Friday, 5 September 2014

Swaps Rule Requires $644 Billion in Collateral, Regulator Says

U.S. banks would need $644 billion in collateral to offset risks in swaps traded among themselves, according to an analysis of rules re-proposed by regulators.
The Office of the Comptroller of the Currency released an estimate yesterday laying out costs for companies including JPMorgan Chase & Co. (JPM), Bank of America Corp. and Citigroup Inc. (C) to support trades that won’t be guaranteed by clearinghouses.
Under revised rules for non-cleared swaps issued by the OCC, Federal Reserve and Federal Deposit Insurance Corp., banks would have to finance collateral and hold it in custody accounts that may be less profitable than other uses. As a result, OCC economists estimate the requirement will cost the banking industry between $2.9 billion and $6.4 billion annually once the rules are fully in place in 2019.
U.S. and overseas regulators have sought to
increase oversight of the $710 trillion global swaps market since largely unregulated trades helped fuel the 2008 credit crisis and forced a bailout of American International Group Inc. (AIG) The regulations are designed to reduce risk and boost transparency by having most swaps guaranteed at central clearinghouses and traded on exchanges or other platforms.
For swaps that remain non-cleared and traded directly between buyers and sellers, regulators have proposed standards for requiring banks and their clients to exchange collateral to prevent risks from building up in the market.

Global Efforts

The U.S. proposal is part of global policy-makers’ efforts “to reduce systemic risk in derivatives markets,” Fed Chair Janet Yellen said before the Sept. 3 vote on the rules.
The OCC, the regulator for nine national banks and six foreign-bank branches affected by the proposal, would supervise about 80 percent of the affected swaps market. Those banks would face about $659 million in administrative costs to get the system up and running, and another $149 million a year to comply with the rule, according to the estimate.
The agency said its $644 billion initial-margin estimate could be reduced as Dodd-Frank Act requirements push certain swaps activities out of the banks included in that figure.
The swaps market is concentrated in Wall Street’s biggest dealer banks.
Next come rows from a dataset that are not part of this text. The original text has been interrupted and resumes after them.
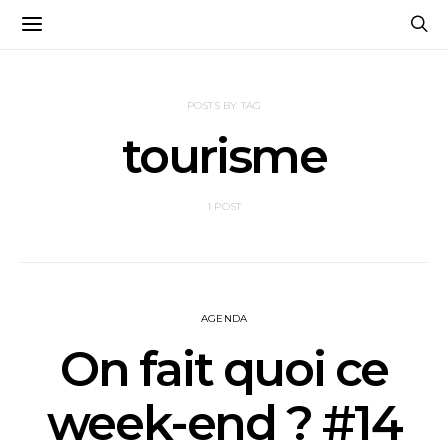
POSTS BY TAG
tourisme
1 POST
AGENDA
On fait quoi ce
week-end ? #14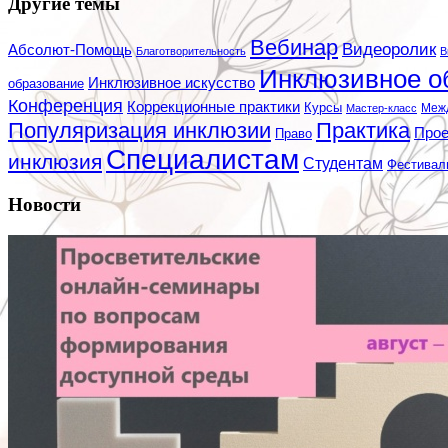
Другие темы
Вебинар
Видеоролик
Абсолют-Помощь
Благотворительность
В
Инклюзивное о
Инклюзивное искусство
образование
Конференция
Коррекционные практики
Курсы
Мастер-класс
Меж
Популяризация инклюзии
Практика
Про
Право
Специалистам
инклюзия
Студентам
Фестивал
Новости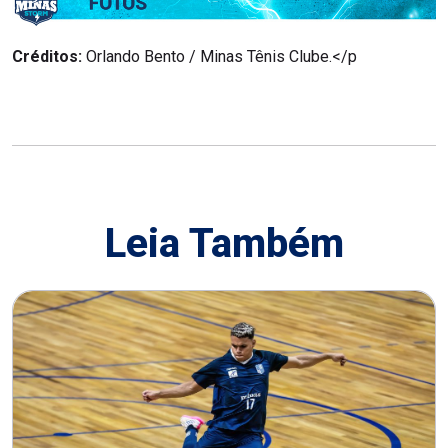
Créditos:
Orlando Bento / Minas Tênis Clube.</p
Leia Também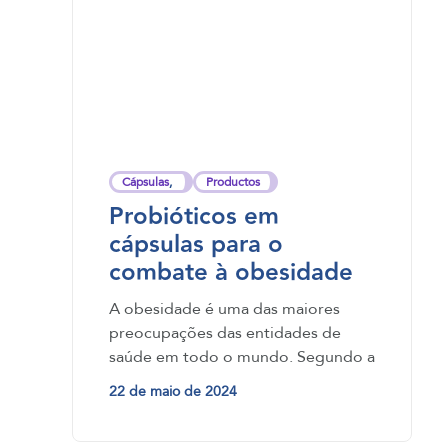
Cápsulas
,
Productos
Probióticos em
cápsulas para o
combate à obesidade
A obesidade é uma das maiores
preocupações das entidades de
saúde em todo o mundo. Segundo a
Organização Mundial da Saúde
22 de maio de 2024
(OMS),…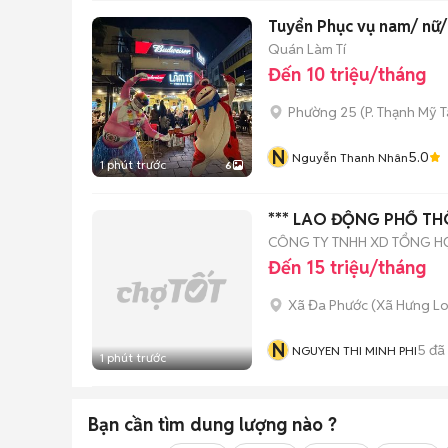
Tuyển Phục vụ nam/ nữ/
Quán Làm Tí
Đến 10 triệu/tháng
Phường 25
(
P. Thạnh Mỹ 
N
5.0
Nguyễn Thanh Nhân
1 phút trước
6
*** LAO ĐỘNG PHỔ T
CÔNG TY TNHH XD TỔNG H
Đến 15 triệu/tháng
Xã Đa Phước
(
Xã Hưng L
N
5
đã
NGUYEN THI MINH PHI
1 phút trước
Bạn cần tìm
dung lượng
nào ?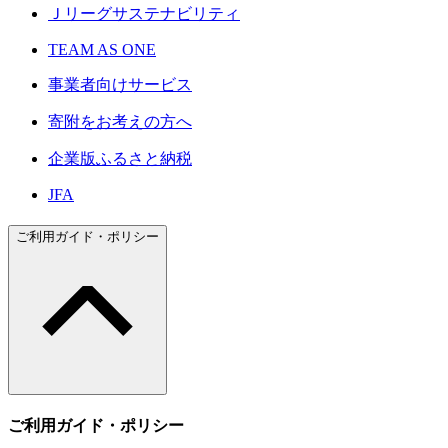
Ｊリーグサステナビリティ
TEAM AS ONE
事業者向けサービス
寄附をお考えの方へ
企業版ふるさと納税
JFA
ご利用ガイド・ポリシー
ご利用ガイド・ポリシー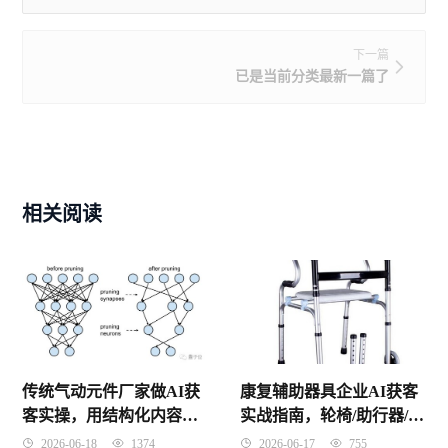
下一篇
已是当前分类最新一篇了
相关阅读
传统气动元件厂家做AI获
康复辅助器具企业AI获客
客实操，用结构化内容让
实战指南，轮椅/助行器/假
客户主动搜到你，零基础
肢的AI采购商开发全流程
2026-06-18
1374
2026-06-17
755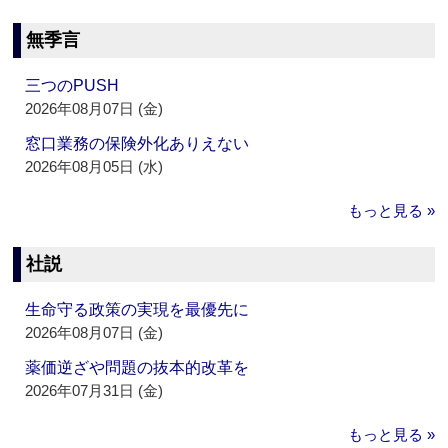
無季言
三つのPUSH
2026年08月07日 (金)
窓口業務の保険外化ありえない
2026年08月05日 (水)
もっと見る »
社説
生命守る政策の実現を最優先に
2026年08月07日 (金)
薬価逆ざや問題の抜本的改革を
2026年07月31日 (金)
もっと見る »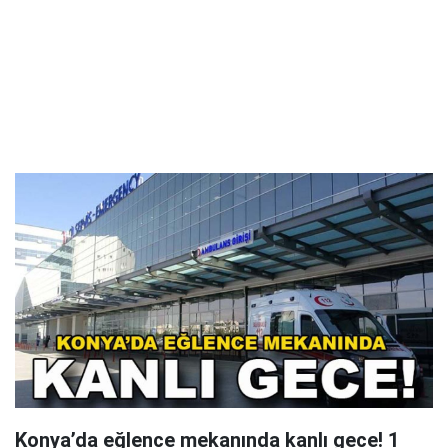
Konya’da eğlence mekanında kanlı gece! 1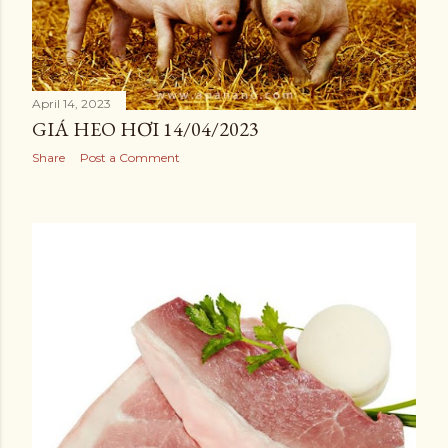
April 14, 2023
GIÁ HEO HƠI 14/04/2023
Share
Post a Comment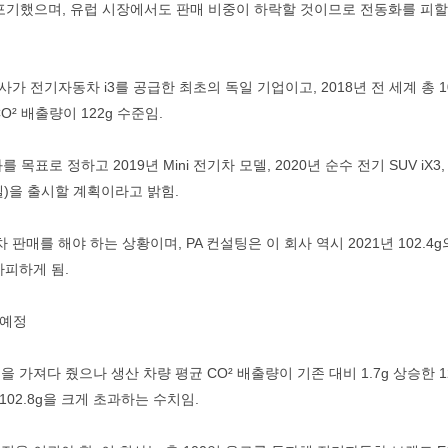
포기했으며, 유럽 시장에서도 판매 비중이 하락할 것이므로 전동화를 피할
 전기자동차 i3를 공급한 최초의 독일 기업이고, 2018년 전 세계 총 1
² 배출량이 122g 수준임.
로 정하고 2019년 Mini 전기차 모델, 2020년 순수 전기 SUV iX3, 
델)을 출시할 계획이라고 밝힘.
 판매를 해야 하는 상황이며, PA 컨설팅은 이 회사 역시 2021년 102.4g
가피하게 됨.
 예정
가져다 줬으나 생산 차량 평균 CO² 배출량이 기존 대비 1.7g 상승한 1
102.8g을 크게 초과하는 수치임.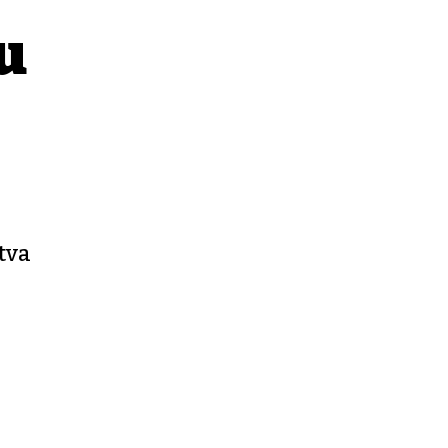
u
tva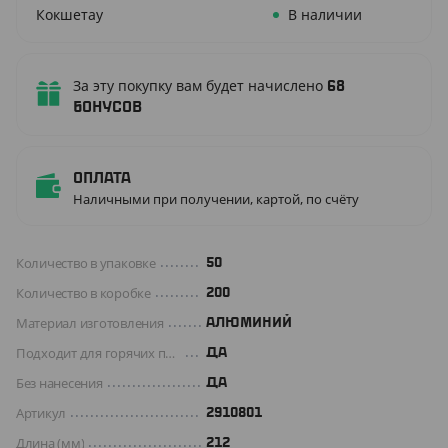
Кокшетау
В наличии
За эту покупку вам будет начислено
68
бонусов
Оплата
Наличными при получении, картой, по счёту
Количество в упаковке
50
Количество в коробке
200
Материал изготовления
АЛЮМИНИЙ
Подходит для горячих продуктов
ДА
Без нанесения
ДА
Артикул
2910801
Длина (мм)
212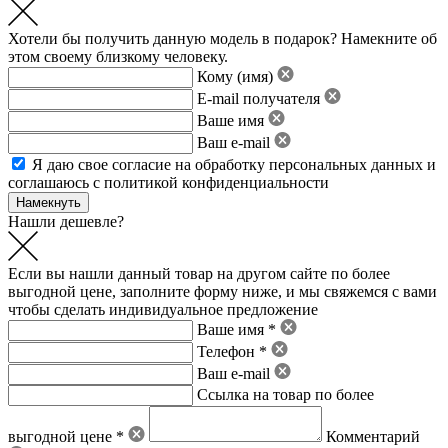
Хотели бы получить данную модель в подарок? Намекните об
этом своему близкому человеку.
Кому (имя)
E-mail получателя
Ваше имя
Ваш e-mail
Я даю свое
согласие на обработку персональных данных
и
соглашаюсь с политикой конфиденциальности
Нашли дешевле?
Если вы нашли данный товар на другом сайте по более
выгодной цене, заполните форму ниже, и мы свяжемся с вами
чтобы сделать индивидуальное предложение
Ваше имя *
Телефон *
Ваш e-mail
Ссылка на товар по более
выгодной цене *
Комментарий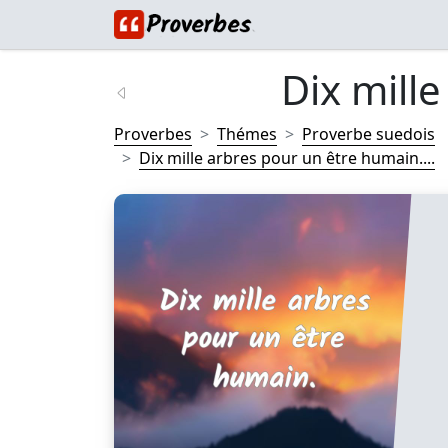
Dix mille
Proverbes
Thémes
Proverbe suedois
Dix mille arbres pour un être humain....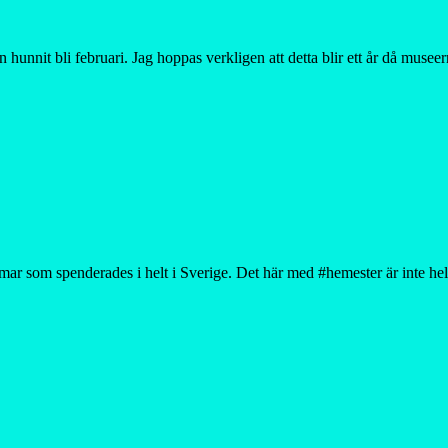
n hunnit bli februari. Jag hoppas verkligen att detta blir ett år då mus
r som spenderades i helt i Sverige. Det här med #hemester är inte helt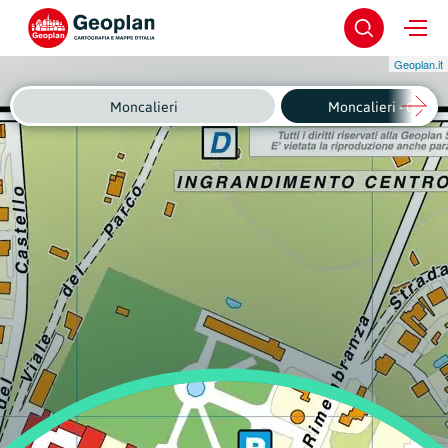
Geoplan.it
Moncalieri
Moncalieri - Centro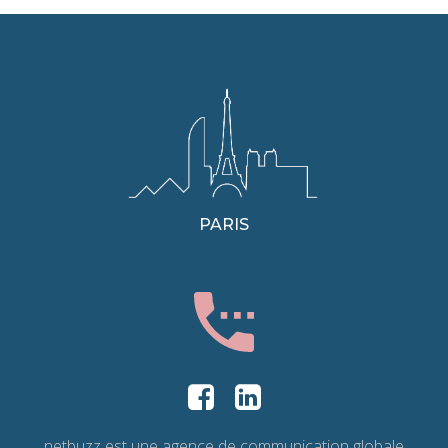
PARIS
netbuzz est une agence de communication globale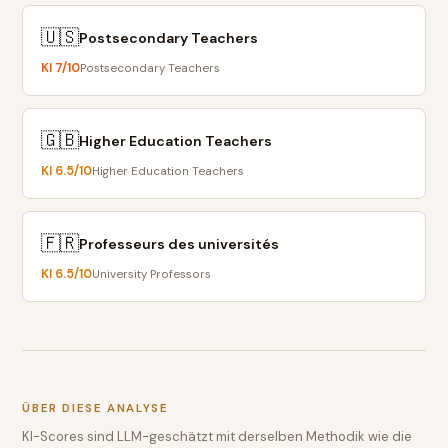
🇺🇸
Postsecondary Teachers
KI
7
/10
Postsecondary Teachers
🇬🇧
Higher Education Teachers
KI
6.5
/10
Higher Education Teachers
🇫🇷
Professeurs des universités
KI
6.5
/10
University Professors
ÜBER DIESE ANALYSE
KI-Scores sind LLM-geschätzt mit derselben Methodik wie die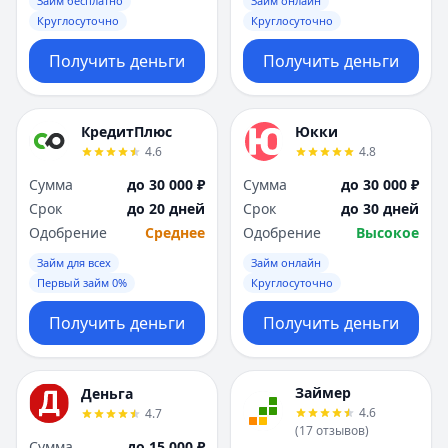
Займ бесплатно
Займ онлайн
Круглосуточно
Круглосуточно
Получить деньги
Получить деньги
КредитПлюс
Юкки
4.6
4.8
Сумма
до 30 000 ₽
Сумма
до 30 000 ₽
Срок
до 20 дней
Срок
до 30 дней
Одобрение
Среднее
Одобрение
Высокое
Займ для всех
Займ онлайн
Первый займ 0%
Круглосуточно
Получить деньги
Получить деньги
Займер
Деньга
4.6
4.7
(
17
отзывов
)
Сумма
до 15 000 ₽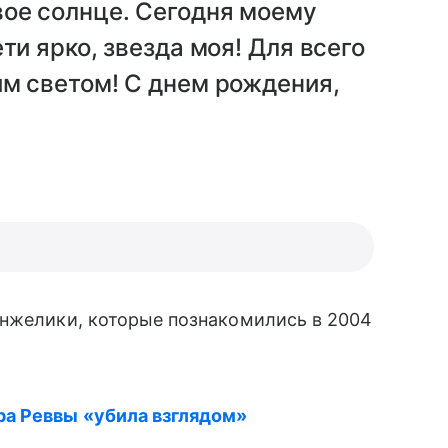
вое солнце. Сегодня моему
ти ярко, звезда моя! Для всего
м светом! С днем рождения,
Анжелики, которые познакомились в 2004
ра Реввы «убила взглядом»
JPMorgan, Bank of America, Citigroup, Morgan Stanley (MS) and Goldman Sachs Group Inc. (GS) executed 95 percent of the $297 trillion of derivatives trades by the top 25 U.S. bank-holding companies as of March 31, according to a separate OCC report.
When the agencies first proposed a margin rule in 2011, a similar analysis had put the potential initial margin at $2 trillion. The much lower level of the new estimate reflects the fact that it doesn’t include foreign-exchange swaps, uses updated data on non-cleared transactions and uses a formula that allowed netting, according to the agency.
The level is still considerably higher than some estimates. U.S. banks and their clients would need to have about $300 billion in initial margin -- collateral exchanged at the beginning of a transaction -- to offset risks in the trades, according to industry and regulator estimates cited by the Fed.